On the surface, this piece could be about our pining for that unrequited love – one that is so painful that we don’t know what to do with ourselves.

Digging a little deeper, the incessant repetition that it is often “those we treat well, are the ones who harm me” could be a signal that choosing this type of partner indeed is a clear pattern in our relationships.

Going even one step further: could this suffering indeed be something that we subconsciously recreate with every relationship we have until we figure out that we are instead the creators of our own reality?

This work takes a raw look at the thoughts we have that very well may be creating the unwanted situations that we cycle through over and over and over, all while expecting different results.

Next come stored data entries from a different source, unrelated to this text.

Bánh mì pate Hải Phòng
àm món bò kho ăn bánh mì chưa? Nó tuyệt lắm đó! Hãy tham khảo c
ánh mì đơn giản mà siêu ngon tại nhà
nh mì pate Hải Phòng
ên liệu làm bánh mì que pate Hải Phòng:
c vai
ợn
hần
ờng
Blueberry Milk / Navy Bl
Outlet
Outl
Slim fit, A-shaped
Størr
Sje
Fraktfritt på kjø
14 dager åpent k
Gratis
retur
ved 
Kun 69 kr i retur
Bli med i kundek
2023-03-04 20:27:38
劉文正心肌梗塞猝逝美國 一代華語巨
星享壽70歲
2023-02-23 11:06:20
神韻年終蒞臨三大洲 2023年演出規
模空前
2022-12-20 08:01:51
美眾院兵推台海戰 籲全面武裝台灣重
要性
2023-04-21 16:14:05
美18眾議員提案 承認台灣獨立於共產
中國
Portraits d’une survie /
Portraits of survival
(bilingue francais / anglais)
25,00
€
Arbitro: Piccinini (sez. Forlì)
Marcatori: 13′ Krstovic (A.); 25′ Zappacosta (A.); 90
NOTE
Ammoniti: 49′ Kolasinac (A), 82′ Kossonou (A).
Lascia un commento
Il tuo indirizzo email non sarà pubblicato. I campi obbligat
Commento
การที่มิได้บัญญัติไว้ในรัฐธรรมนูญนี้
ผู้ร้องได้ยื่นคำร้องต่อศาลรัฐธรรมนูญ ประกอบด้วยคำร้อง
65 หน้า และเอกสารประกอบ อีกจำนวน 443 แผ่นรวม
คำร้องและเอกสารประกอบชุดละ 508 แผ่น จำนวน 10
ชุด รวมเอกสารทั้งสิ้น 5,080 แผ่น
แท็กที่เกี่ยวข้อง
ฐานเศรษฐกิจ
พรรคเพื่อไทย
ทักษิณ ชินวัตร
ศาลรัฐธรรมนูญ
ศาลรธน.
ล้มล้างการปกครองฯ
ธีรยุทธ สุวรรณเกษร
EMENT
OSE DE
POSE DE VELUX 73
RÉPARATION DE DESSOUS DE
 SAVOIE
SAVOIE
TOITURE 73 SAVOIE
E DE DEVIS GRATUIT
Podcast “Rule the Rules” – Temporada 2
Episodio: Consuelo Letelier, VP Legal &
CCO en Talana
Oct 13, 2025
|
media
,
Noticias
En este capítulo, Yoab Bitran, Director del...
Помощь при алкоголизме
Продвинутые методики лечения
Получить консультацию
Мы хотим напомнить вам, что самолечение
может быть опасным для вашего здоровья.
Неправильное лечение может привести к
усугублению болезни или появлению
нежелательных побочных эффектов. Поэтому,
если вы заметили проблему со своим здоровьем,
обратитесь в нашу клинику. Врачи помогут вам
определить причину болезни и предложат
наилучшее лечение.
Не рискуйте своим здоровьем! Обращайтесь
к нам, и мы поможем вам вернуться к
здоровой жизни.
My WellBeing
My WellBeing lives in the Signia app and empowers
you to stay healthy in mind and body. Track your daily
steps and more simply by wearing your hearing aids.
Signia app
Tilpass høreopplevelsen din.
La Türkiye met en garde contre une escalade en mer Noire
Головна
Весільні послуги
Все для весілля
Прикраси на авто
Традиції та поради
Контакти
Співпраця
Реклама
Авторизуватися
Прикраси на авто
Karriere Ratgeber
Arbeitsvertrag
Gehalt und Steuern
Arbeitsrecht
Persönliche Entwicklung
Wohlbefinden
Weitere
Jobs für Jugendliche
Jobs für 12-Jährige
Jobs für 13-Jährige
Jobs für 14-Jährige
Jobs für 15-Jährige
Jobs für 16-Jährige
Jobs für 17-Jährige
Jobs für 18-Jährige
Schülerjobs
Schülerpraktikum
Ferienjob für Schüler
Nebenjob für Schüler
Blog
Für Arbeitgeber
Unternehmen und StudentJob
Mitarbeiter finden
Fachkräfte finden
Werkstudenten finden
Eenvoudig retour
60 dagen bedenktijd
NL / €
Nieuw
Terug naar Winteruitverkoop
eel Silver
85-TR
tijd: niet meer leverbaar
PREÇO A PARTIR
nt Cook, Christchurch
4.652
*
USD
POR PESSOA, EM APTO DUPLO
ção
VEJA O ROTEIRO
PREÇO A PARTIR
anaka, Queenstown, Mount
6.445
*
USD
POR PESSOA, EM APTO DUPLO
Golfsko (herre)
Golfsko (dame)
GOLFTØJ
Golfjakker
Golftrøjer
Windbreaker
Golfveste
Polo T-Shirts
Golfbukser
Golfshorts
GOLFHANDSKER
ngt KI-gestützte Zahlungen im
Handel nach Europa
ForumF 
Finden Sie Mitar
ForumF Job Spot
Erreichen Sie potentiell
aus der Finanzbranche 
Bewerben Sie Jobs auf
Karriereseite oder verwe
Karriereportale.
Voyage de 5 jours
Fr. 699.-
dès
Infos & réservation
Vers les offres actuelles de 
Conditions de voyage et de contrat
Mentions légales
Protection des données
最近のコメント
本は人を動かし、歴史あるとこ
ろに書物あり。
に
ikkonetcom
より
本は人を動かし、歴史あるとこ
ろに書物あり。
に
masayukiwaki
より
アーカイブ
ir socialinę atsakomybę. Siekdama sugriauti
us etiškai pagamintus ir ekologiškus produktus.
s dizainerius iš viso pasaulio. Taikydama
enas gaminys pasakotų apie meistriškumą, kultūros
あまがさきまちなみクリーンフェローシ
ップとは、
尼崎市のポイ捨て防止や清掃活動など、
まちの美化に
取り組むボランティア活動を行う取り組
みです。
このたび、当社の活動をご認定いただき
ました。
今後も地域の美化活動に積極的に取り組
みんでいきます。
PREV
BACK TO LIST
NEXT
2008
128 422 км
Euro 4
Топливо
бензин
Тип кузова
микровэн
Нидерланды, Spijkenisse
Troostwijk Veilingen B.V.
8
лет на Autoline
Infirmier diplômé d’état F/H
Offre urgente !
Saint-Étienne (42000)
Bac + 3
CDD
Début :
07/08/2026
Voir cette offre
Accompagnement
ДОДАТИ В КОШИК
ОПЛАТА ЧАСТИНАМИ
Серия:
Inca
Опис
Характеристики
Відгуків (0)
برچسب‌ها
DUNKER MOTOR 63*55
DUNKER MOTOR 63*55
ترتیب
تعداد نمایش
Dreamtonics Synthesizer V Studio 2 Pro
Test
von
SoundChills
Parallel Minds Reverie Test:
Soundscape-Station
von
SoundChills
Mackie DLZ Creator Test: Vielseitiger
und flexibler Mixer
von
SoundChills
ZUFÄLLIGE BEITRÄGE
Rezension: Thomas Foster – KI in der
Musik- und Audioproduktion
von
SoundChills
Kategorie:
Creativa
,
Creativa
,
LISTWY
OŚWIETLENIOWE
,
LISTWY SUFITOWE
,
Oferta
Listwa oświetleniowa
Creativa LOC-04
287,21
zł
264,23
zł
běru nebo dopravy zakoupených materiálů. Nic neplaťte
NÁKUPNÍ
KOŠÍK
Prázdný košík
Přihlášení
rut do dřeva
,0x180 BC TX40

Video Single: I long and seek after, mvt. VI, “Someone will remember”

A note from the composer:

"Someone will remember" is the sixth movement of my work I long and seek after. It uses Anne Carson's translation of Sappho fragments as the 21st-century response to Schumann's famed song cycle Frauenliebe und Leben. While the final movement of his work signaled the end of a woman's hopes and dreams with the death of her husband, I instead wanted to depict women having the courage to live their lives boldly, while growing older gracefully, assuredly, and proudly.

Jessica Meyer, composer

With playing that is “fierce and lyrical” and works that are “other-worldly” (The Strad) and “evocative” (New York Times), Jessica Meyer is an award-winning composer and violist whose passionate musicianship radiates accessibility and emotional clarity. Meyer’s compositions viscerally explore the wide palette of emotionally expressive colors available to each instrument while using traditional and extended techniques inspired by her varied experiences as a contemporary and period instrumentalist. Since embarking on her composition career at the age of 40, premieres have included performances by acclaimed vocal ensembles Roomful of Teeth and Vox Clamantis, the St. Lawrence String Quartet as the composer-in-residence at Spoleto Festival USA, the American Brass Quintet, PUBLIQuartet, Sybarite 5, NOVUS NY of Trinity Wall Street, a work for A Far Cry commissioned by the Isabella Stewart Gardner Museum in Boston, the Juilliard School for a project with the Historical Performance Program, and by the Lorelei Ensemble for a song cycle that received the Dale Warland Singers Commission Award from Chorus America. She has also received multiple commissioning awards from both Chamber Music America and the New York State Council on the Arts.

Her first Symphonic Band piece was commissioned and toured by “The President’s Own” United States Marine Band (with a sold-out NY premiere in Carnegie Hall) and was a finalist for the William D. Revelli Composition Contest. Her orchestral works have been performed by the Phoenix, North Carolina, Charlotte, and Vermont Symphonies, the Nu Deco Ensemble in Miami, at Tanglewood in Seiji Ozawa Hall, and all around the country as part of Carnegie Hall’s nationwide Link Up Program. She was the winner of the 2nd Annual Ellis-Beauregard Foundation Composer’s Award to write a piece for the Bangor Symphony, and a winner of Chamber Music America’s Commissioning Program Award to write for the Argus Quartet. Recent premieres included works for the Dorian Wind Quintet, Hausmann Quartet, Hub New Music, the Portland Youth Philharmonic in collaboration with the female vocal ensemble In Mulieribus, and her viola concerto GAEA that she premiered alongside the Orchestra of the League of Composers at Miller Theatre in NYC. Upcoming premieres include works for the Bronx Arts Ensemble, the Brooklyn Art Song Society, the American Guild of Organists for their National 2024 Conference, and a new orchestral piece to be premiered by a consortium of orchestras across the United States. At home with many different styles of music, Jessica can regularly be seen as a soloist, premiering her chamber works, performing on Baroque viola, improvising with jazz musicians, or collaborating with other composer-performers. In 2023, she joined both the Viola and Chamber Music Faculty of the Manhattan School of Music.